Exercise aim - Pictures aside, return all of the records exactly as they stand.

-- Opening Marker --

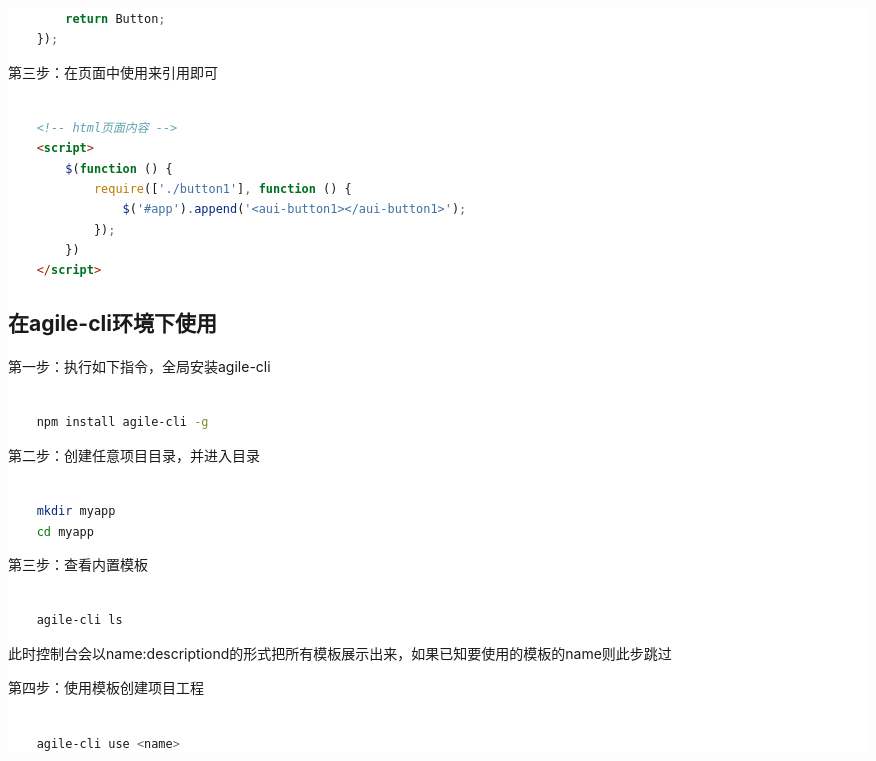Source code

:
 ```javascript
	    return Button;
	});

```


第三步：在页面中使用<aui-tag></aui-tag>来引用即可

```html

	<!-- html页面内容 -->
    <script>
		$(function () {
			require(['./button1'], function () {
				$('#app').append('<aui-button1></aui-button1>');
			});
		})
	</script>

```


## 在agile-cli环境下使用


第一步：执行如下指令，全局安装agile-cli

```bash

	npm install agile-cli -g

```

第二步：创建任意项目目录，并进入目录

```bash

	mkdir myapp
	cd myapp

```

第三步：查看内置模板

```bash

	agile-cli ls

```

此时控制台会以name:descriptiond的形式把所有模板展示出来，如果已知要使用的模板的name则此步跳过

第四步：使用模板创建项目工程

```bash

	agile-cli use <name>

```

-- Closing Marker --

Answer box -
Source code

:
 ```javascript
	    return Button;
	});

```


第三步：在页面中使用<aui-tag></aui-tag>来引用即可

```html

	<!-- html页面内容 -->
    <script>
		$(function () {
			require(['./button1'], function () {
				$('#app').append('<aui-button1></aui-button1>');
			});
		})
	</script>

```


## 在agile-cli环境下使用


第一步：执行如下指令，全局安装agile-cli

```bash

	npm install agile-cli -g

```

第二步：创建任意项目目录，并进入目录

```bash

	mkdir myapp
	cd myapp

```

第三步：查看内置模板

```bash

	agile-cli ls

```

此时控制台会以name:descriptiond的形式把所有模板展示出来，如果已知要使用的模板的name则此步跳过

第四步：使用模板创建项目工程

```bash

	agile-cli use <name>

```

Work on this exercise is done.